#### STUDY TEXT:

Processes Used by DR-TB STAT
Task Force
The DR-TB STAT task force comprises stakeholders working to introduce new medications for treating MDR TB (Table 3). DR-TB STAT officially became a task force of the GDI in July 2015. Although task force status was pending, DR-TB STAT held its initial meeting in April 2015, and since then has met monthly by conference call to discuss progress and challenges in new drug introduction generally and in regard to specific countries and programs.
Table 3. Alphabetical list of core organizations participating in DR-TB STAT.
| National TB program director | Implementing partner | Technical assistance provider | Donor | Advocacy group |
|---|---|---|---|---|
| Belarus |
Global Drug Facility |
Clinton Foundation |
Global Fund for AIDS, TB, and Malaria |
Global Coalition of TB Activists |
| India |
|
Management Sciences for Health/Systems for Improved Access to Pharmaceutical and Services |
UNITAID |
Global TB Community Advisory Board |
| Russian Federation |
KNCV Tuberculosis Foundation |
Stop TB Partnership |
US Agency for International Development |
|
| South Africa |
Médecins Sans Frontières |
Society Working on Implementation to Fight TB Response Project |
|
Moldovan Society Against Tuberculosis |
| Vietnam |
Partners in Health |
World Health Organization |
|
RESULTS UK |
|
|
|
|
|
Treatment Action Campaign |
|
|
|
|
|
Treatment Action Group |
| *DR, drug-resistant; STAT, Scale-up Treatment Action Team; TB, tuberculosis. | ||||
Information Collected
Information was collected from multiple sources: national TB programs, country reports, WHO reports, information from Janssen Therapeutics and Otsuka Pharmaceuticals, a variety of donors (US Agency for International Development [USAID], UNITAID, and The Global Fund), order data from the Global Drug Facility, and reports from nongovernment organizations (e.g., Partners in Health, Médecins Sans Frontières, Treatment Action Group, and KNCV Tuberculosis Foundation). Data were collected and updated monthly by using a standard collection form that included the following variables: 1) the number of patients treated with each drug as part of compassionate use/expanded access programs, 2) the number of patients treated with each drug under programmatic conditions, 3) the number of countries using each drug under programmatic conditions, 4) the number of orders placed for each drug, 5) the number of countries in which each drug has been registered or in which registration is pending, and 6) the projected number of patients and countries that will be receiving each drug in 2016. Summary data were tabulated to describe the overall assessment of global progress that is described here. For this report, compassionate use was defined as use of the drug accessed from the company for a specific patient; expanded access was defined as use of the drug accessed from the company for a group of patients who meet certain criteria (18).

#### STORED DATA:
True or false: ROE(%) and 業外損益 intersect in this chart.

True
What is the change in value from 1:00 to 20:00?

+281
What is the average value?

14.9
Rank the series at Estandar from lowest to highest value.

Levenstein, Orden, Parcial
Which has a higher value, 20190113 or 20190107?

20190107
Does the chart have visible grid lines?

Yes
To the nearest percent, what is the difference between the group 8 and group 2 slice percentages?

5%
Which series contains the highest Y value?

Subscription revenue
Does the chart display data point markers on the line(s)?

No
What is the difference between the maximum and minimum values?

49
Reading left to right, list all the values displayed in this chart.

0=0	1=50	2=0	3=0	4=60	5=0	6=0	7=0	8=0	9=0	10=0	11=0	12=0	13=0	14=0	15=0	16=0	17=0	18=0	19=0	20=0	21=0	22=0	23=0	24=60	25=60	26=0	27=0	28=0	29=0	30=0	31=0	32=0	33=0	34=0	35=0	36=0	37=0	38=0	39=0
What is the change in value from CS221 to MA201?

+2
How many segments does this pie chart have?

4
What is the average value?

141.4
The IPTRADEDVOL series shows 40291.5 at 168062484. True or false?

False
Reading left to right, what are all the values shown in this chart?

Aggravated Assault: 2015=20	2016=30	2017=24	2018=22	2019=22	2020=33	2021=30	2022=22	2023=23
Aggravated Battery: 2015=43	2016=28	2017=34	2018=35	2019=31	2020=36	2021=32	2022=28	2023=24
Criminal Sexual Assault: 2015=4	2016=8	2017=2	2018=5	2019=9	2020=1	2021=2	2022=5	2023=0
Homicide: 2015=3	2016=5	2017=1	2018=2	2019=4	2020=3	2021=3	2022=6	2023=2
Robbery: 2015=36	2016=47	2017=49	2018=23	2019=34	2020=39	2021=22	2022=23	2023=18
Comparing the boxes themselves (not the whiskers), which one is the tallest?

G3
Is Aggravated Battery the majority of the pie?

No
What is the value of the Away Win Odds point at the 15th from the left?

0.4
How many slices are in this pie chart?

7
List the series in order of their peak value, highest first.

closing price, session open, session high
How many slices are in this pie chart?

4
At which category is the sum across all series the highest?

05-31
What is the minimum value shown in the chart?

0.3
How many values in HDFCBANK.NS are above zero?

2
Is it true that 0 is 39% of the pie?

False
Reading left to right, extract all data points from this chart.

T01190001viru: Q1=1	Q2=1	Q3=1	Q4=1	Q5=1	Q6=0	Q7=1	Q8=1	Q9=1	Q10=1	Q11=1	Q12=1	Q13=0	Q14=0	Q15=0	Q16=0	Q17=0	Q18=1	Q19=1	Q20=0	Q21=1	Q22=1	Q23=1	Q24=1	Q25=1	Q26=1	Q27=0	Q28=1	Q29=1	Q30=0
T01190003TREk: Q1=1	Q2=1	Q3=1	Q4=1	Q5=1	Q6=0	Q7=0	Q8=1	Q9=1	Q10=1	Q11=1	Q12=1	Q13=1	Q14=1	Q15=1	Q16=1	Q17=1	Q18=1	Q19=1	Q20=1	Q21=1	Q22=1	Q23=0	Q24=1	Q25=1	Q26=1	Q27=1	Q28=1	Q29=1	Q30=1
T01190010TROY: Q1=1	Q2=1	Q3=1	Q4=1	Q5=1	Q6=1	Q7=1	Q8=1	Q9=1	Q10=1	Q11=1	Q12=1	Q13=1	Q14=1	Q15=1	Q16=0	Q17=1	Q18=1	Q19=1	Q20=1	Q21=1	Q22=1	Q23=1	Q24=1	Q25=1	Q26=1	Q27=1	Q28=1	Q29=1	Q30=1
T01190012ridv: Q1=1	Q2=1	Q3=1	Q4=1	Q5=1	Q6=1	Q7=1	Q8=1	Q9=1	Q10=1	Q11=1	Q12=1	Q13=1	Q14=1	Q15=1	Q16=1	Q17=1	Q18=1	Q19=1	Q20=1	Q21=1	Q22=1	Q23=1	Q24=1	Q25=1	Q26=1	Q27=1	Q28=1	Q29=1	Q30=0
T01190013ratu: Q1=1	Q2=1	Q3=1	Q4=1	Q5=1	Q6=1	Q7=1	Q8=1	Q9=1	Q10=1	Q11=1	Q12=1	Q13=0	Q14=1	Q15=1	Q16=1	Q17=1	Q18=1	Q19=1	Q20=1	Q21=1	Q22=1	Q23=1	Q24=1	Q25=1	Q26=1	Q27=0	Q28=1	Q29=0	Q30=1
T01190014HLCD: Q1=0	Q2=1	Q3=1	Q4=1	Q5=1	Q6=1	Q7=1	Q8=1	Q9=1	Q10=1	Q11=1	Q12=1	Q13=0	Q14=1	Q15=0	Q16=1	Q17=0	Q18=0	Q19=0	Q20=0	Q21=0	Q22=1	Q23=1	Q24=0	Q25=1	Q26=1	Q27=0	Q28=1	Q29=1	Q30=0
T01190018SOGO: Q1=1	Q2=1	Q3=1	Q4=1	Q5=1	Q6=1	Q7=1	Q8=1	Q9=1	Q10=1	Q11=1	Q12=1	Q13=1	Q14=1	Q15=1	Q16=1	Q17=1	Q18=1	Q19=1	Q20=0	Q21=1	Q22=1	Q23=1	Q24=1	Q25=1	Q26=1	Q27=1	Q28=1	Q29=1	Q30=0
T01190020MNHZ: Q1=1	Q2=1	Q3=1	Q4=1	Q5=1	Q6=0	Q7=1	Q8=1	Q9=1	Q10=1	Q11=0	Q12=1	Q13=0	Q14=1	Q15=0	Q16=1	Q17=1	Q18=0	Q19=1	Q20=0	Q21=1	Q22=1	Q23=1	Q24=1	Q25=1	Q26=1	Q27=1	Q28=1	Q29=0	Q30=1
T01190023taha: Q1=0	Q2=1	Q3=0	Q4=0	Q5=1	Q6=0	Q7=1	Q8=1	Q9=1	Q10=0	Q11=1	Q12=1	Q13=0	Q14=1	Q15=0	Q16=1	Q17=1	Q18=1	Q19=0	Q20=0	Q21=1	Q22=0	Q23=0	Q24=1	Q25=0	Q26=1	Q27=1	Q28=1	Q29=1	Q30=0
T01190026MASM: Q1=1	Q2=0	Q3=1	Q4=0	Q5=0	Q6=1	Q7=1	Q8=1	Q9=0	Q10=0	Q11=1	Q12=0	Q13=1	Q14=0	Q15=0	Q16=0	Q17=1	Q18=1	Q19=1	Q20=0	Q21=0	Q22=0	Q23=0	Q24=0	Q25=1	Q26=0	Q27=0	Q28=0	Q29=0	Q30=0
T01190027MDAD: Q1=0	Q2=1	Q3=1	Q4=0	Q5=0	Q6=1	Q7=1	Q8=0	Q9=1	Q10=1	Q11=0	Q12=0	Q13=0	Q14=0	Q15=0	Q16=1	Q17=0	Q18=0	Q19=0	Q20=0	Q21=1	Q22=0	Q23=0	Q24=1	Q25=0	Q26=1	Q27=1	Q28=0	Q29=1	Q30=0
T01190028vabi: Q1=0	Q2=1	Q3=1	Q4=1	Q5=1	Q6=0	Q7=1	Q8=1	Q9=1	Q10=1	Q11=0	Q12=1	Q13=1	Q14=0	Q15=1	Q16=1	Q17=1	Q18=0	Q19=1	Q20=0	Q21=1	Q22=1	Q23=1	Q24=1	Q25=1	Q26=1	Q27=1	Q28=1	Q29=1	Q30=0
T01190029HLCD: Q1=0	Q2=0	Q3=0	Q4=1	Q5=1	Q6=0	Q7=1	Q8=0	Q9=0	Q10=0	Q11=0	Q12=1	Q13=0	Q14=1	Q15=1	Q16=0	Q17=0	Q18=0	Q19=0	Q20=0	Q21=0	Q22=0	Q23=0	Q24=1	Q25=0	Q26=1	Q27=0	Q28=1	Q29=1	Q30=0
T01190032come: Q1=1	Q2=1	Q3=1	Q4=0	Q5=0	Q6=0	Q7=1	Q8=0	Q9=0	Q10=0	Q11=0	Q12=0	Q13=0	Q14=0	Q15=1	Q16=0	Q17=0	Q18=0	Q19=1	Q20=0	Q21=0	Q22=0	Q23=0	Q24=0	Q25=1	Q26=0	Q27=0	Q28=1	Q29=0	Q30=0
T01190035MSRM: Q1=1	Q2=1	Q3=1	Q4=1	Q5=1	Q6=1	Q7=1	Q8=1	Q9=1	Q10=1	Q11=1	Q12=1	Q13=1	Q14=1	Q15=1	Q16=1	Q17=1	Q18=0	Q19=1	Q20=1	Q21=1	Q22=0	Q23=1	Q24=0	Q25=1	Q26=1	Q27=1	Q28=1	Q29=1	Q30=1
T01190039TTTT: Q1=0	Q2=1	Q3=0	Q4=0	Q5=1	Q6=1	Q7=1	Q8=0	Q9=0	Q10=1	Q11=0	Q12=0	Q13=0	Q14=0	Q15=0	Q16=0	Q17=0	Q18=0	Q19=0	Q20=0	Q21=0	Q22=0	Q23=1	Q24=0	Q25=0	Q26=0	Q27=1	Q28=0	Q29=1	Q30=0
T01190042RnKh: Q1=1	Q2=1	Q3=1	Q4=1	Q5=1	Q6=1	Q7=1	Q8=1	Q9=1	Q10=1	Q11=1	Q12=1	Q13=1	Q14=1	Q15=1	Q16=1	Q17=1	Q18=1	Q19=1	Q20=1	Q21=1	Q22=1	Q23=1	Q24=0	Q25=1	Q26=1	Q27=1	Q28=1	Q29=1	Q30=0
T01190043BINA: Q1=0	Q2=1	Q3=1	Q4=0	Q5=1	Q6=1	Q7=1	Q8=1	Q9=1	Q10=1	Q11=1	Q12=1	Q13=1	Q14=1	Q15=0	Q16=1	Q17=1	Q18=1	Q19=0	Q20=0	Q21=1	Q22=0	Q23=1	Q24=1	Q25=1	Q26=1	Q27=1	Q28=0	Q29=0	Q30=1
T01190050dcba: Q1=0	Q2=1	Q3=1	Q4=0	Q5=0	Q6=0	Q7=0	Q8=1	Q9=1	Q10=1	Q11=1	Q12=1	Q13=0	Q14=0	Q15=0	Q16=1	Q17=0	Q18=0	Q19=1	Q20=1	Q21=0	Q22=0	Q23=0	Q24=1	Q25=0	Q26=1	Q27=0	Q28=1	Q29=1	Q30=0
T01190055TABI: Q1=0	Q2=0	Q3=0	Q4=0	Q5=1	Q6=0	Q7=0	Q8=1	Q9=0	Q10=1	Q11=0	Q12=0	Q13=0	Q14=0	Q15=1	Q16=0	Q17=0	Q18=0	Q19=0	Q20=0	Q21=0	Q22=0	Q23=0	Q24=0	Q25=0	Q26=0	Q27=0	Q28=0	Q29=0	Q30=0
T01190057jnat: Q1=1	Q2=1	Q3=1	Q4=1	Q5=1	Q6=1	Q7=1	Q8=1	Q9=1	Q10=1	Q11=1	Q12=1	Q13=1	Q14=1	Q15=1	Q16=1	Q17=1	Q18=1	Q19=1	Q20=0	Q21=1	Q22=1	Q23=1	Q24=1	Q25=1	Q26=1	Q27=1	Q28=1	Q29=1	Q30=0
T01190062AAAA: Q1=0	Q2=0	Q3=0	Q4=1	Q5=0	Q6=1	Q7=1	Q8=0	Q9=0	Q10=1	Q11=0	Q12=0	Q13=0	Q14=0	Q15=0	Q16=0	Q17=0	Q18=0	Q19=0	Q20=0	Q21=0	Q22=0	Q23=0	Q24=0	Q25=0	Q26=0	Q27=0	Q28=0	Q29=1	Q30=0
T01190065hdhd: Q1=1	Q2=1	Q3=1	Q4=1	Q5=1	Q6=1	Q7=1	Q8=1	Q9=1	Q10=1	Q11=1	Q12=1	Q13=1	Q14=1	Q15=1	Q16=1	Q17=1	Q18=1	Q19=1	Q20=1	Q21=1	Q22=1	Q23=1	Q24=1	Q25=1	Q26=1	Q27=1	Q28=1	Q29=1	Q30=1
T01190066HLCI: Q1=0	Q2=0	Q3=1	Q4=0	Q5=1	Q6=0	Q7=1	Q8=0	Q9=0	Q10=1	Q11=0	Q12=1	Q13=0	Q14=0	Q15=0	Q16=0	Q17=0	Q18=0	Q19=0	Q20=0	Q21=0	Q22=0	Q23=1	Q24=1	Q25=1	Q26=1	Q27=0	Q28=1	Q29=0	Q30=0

#### WHAT IS EXPECTED:
Copy out the passage on DR-TB STAT, starting with "Processes Used by" and going on through "countries and programs.". The records aren't needed for this.

#### EXERCISE OUTPUT:
Processes Used by DR-TB STAT
Task Force
The DR-TB STAT task force comprises stakeholders working to introduce new medications for treating MDR TB (Table 3). DR-TB STAT officially became a task force of the GDI in July 2015. Although task force status was pending, DR-TB STAT held its initial meeting in April 2015, and since then has met monthly by conference call to discuss progress and challenges in new drug introduction generally and in regard to specific countries and programs.